The R&D spend, you should think about innovations going to continue to be an important part of our strategy. But around 6% or just above 6% is kind of where we're targeted now. I don't see that changing in the short run.

Operator

Your next question comes from the line of Kristen Stewart with Deutsche Bank.

Kristen M. Stewart - Deutsche Bank AG, Research Division

I guess just one follow-up just kind of overall. You had mentioned for fiscal '13, it was going to be more back-end loaded, and a lot of that was just kind of timing of spending I assume. How back-end loaded, I guess, are you talking as we look at kind of numbers heading into kind of the first quarter?

Vincent A. Forlenza

Kind of the pattern.

Suketu Upadhyay

Yes. So it really, Kristen, follows more along the revenue line. We expect about 100 basis points of increased revenue in the second half versus the first half.

Operator

That was our final question. I'd now like to turn the floor back to Vince Forlenza for any closing remarks.

Vincent A. Forlenza

Sure. Well, thank you, all, for participating.
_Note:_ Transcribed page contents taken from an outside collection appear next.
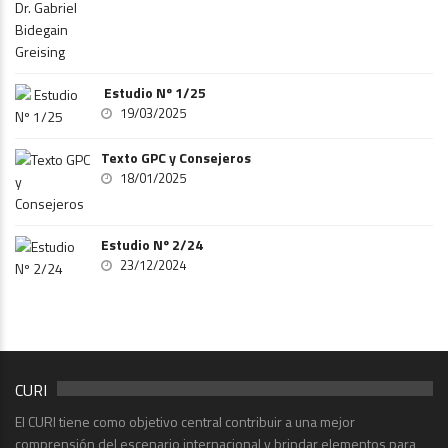
Estudio Nº 1/25
19/03/2025
Texto GPC y Consejeros
18/01/2025
Estudio Nº 2/24
23/12/2024
CURI
El CURI tiene como objetivo central contribuir a una mejor
comprensión del escenario internacional y brindar elementos para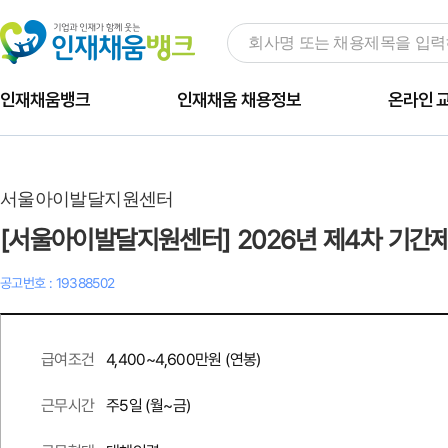
인재채움뱅크
인재채움 채용정보
온라인 
서울아이발달지원센터
[서울아이발달지원센터] 2026년 제4차 기간제
공고번호 : 19388502
4,400~4,600만원 (연봉)
급여조건
주
5
일 (월~금)
근무시간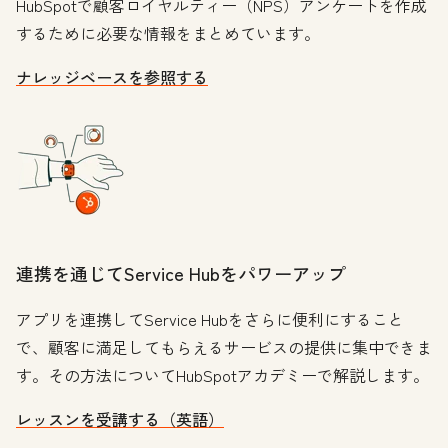
HubSpotで顧客ロイヤルティー（NPS）アンケートを作成
するために必要な情報をまとめています。
ナレッジベースを参照する
連携を通じてService Hubをパワーアップ
アプリを連携してService Hubをさらに便利にすること
で、顧客に満足してもらえるサービスの提供に集中できま
す。その方法についてHubSpotアカデミーで解説します。
レッスンを受講する（英語）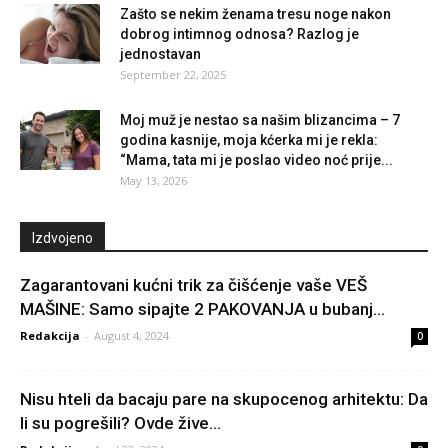
Zašto se nekim ženama tresu noge nakon
dobrog intimnog odnosa? Razlog je
jednostavan
September 22, 2025
Moj muž je nestao sa našim blizancima – 7
godina kasnije, moja kćerka mi je rekla:
“Mama, tata mi je poslao video noć prije...
May 13, 2026
Izdvojeno
Zagarantovani kućni trik za čišćenje vaše VEŠ
MAŠINE: Samo sipajte 2 PAKOVANJA u bubanj...
Redakcija
-
August 4, 2024
0
Nisu hteli da bacaju pare na skupocenog arhitektu: Da
li su pogrešili? Ovde žive...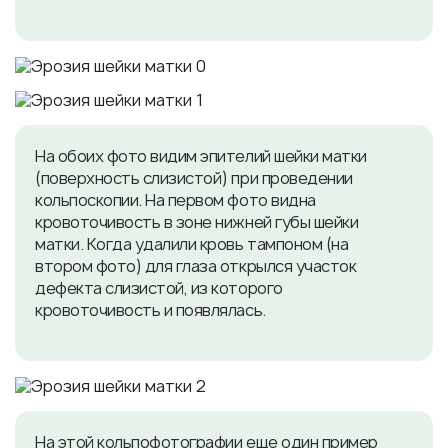
На обоих фото видим эпителий шейки матки
(поверхность слизистой) при проведении
кольпоскопии. На первом фото видна
кровоточивость в зоне нижней губы шейки
матки. Когда удалили кровь тампоном (на
втором фото) для глаза открылся участок
дефекта слизистой, из которого
кровоточивость и появлялась.
На этой кольпофотографии еще один пример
We're looking forward to a strong 2013. As I said in my remarks before, we're excited about our opportunities in emerging markets, the new products we're launching and the fact that we're making good progress with our cost-reduction programs. So we look forward to updating you on all of those initiatives as we go forward during the year. Thanks very much.

Operator

Thank you. This does conclude today's teleconference. Please disconnect your lines at this time, and have a wonderful day.